Throughout Musk’s tangled bid, his promises/ideas/threats about what Twitter could and would be under his reign loomed large. There would be no ads on Twitter! Free speech rules would be relaxed, banned users could come back (though 10 percent might be forever banished)… And so on. On Wednesday, Musk tweeted that he would not be allowing anyone who was “de-platformed for violating Twitter rules back on platform until we have a clear process for doing so, which will take at least a few more weeks.”

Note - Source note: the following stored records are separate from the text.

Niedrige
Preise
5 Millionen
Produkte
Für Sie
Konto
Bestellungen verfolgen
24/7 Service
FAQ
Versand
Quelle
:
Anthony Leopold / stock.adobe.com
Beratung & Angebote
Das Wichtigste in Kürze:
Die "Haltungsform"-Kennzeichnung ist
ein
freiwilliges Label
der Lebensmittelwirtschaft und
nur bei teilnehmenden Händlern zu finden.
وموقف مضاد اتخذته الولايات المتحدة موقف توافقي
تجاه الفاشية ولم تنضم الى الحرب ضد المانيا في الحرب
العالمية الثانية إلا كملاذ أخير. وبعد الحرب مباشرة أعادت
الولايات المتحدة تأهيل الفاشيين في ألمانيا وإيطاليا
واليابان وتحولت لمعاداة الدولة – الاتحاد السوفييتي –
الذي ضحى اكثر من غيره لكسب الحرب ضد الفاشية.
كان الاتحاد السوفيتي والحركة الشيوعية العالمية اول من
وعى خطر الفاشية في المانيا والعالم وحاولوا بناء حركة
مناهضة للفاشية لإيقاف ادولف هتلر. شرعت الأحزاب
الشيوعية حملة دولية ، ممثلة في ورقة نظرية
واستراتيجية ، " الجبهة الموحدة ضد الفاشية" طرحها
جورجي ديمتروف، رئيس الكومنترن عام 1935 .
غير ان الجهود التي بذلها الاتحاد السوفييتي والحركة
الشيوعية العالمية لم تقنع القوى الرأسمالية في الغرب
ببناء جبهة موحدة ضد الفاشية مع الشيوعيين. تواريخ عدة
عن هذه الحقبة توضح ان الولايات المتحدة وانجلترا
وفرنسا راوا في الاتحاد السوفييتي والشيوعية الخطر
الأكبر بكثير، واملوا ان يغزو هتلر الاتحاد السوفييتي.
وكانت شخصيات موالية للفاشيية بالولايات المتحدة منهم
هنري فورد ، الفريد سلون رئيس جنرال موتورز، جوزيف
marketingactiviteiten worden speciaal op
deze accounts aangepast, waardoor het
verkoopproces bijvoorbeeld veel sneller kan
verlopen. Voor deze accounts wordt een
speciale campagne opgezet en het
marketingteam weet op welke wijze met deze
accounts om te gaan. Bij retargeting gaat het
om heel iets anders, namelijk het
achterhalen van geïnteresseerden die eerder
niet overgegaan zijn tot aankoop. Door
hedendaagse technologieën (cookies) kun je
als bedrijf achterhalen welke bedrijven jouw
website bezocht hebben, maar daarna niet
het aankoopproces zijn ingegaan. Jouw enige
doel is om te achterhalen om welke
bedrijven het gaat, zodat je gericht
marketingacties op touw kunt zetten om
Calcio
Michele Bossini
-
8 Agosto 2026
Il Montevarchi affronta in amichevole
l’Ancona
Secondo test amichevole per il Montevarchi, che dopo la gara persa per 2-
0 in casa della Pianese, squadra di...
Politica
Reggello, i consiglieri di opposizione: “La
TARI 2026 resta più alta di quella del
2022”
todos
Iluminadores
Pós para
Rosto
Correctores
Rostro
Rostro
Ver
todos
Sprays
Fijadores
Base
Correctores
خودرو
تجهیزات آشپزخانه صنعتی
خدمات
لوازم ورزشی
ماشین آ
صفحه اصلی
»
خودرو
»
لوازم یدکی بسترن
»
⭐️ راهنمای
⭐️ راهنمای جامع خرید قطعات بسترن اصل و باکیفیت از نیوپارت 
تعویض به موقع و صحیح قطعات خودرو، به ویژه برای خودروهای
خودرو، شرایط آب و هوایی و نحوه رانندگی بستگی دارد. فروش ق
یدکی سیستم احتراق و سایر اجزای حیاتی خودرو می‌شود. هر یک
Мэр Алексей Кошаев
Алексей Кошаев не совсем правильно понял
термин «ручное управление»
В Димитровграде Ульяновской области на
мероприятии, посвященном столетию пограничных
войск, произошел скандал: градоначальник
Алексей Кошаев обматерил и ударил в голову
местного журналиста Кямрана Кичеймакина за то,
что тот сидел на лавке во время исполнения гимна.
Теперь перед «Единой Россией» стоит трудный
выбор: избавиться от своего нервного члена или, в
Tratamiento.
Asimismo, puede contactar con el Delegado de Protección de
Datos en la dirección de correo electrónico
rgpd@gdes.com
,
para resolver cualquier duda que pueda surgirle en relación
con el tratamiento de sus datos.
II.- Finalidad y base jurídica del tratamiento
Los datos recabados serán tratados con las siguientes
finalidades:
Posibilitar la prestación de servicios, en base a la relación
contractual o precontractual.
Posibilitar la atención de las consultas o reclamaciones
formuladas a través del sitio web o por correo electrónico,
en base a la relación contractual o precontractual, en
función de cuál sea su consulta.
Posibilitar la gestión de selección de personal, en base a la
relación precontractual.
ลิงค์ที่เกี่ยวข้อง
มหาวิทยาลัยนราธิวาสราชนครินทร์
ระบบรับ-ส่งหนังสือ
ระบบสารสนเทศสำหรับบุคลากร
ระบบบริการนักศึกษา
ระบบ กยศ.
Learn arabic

Over the weekend, #TrumpiIsDead trended and Musk held steady. The uncertainty, however, and the freewheeling nature of the Musk transition on the platform that people—namely, celebrities and public figures—have enjoyed as their own free platform has proven to be too much, and that element is fleeing the platform, reports the Wall Street Journal.

Singer Toni Braxton framed the issue of leaving Twitter as a matter of the platform no longer being a safe space for people of color. “I’m shocked and appalled at some of the ‘free speech’ I’ve seen on this platform since its acquisition… I am choosing to stay off Twitter as it is no longer a safe space for myself, my sons and other POC,” she tweeted last week.

Hollywood heavy Brian Koppelman, who is the showrunner for “Billions,” decided to take a break, tweeting “Gonna really try to take a breather from here for a minute or a month come deal close time,” via the WSJ. (His Tweets are protected). Plus, there’s always Instagram and TikTok, where he urged his followers to find him.

“Hey all — I’m out of here,” Ken Olin, actor and producer of shows including This Is Us tweeted last week. “Let’s keep the faith. Let’s protect our democracy.”

Mega showrunner and producer Shonda Rhimes put it simply, tweeting “Not hanging around for whatever Elon has planned. Bye.”

Josh Gad, and actor who voiced Olaf in the Frozen movies, said he’ll probably stay on Twitter but that he had seen some things he didn’t like. “Hate speech intended to incite harm, (with no consequences) ain’t what I signed up for,” he tweeted last week.

Musk has already ruffled the feathers of a horror master Stephen King, when he held up on Tuesday his scheme to charge Twitter users $20 month to keep their super-prestigious blue verification checks after horror maestro Stephen King, who tweeted to his 6.9 million followers: “$20 a month to keep my blue check? Fuck that, they should pay me. If that gets instituted, I’m gone like Enron.”

King is still tweeting. Twitter is a powerful drug, especially for celebrities. For those who claim to have bounced, it’s worth watching whether or not they’ll stay gone. And Elon Musk’s man-of-the-people routine makes it seem that he might not be too sad to see them go—publicly, anyway.